#### [Assigned task]
Give back an exact copy of the lines from the start of the material through the line bearing "Habe ein größeres". Include both ends and nothing else.

((

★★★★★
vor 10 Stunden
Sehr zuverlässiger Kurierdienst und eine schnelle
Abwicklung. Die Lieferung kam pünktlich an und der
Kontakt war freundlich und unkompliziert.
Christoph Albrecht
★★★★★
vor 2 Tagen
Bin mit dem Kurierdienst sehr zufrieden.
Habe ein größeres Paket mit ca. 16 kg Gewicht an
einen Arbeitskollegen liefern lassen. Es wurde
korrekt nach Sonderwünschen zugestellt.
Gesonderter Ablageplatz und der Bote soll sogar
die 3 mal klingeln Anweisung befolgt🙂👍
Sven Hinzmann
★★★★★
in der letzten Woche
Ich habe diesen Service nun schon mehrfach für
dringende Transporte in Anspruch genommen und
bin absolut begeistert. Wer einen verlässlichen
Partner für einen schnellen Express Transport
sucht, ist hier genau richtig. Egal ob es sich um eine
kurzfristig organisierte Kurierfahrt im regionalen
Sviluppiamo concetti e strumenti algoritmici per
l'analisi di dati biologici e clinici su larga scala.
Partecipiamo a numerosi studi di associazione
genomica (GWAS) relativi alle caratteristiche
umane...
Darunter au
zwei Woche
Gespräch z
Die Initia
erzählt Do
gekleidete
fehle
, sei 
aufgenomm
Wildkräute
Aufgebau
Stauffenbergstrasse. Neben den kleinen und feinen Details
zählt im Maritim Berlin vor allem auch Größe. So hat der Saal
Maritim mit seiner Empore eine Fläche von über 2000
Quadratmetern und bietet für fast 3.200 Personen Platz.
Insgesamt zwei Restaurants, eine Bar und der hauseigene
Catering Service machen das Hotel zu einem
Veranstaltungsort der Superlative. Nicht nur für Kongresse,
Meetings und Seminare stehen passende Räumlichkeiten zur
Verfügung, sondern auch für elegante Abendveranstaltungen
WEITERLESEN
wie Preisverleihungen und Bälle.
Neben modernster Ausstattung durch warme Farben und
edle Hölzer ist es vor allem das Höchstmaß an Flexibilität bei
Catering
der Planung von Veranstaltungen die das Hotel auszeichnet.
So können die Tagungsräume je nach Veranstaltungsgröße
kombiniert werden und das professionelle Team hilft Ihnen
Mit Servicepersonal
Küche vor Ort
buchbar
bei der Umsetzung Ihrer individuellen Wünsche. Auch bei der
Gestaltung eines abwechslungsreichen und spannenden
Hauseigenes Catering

))

#### [Your response]
★★★★★
vor 10 Stunden
Sehr zuverlässiger Kurierdienst und eine schnelle
Abwicklung. Die Lieferung kam pünktlich an und der
Kontakt war freundlich und unkompliziert.
Christoph Albrecht
★★★★★
vor 2 Tagen
Bin mit dem Kurierdienst sehr zufrieden.
Habe ein größeres Paket mit ca. 16 kg Gewicht an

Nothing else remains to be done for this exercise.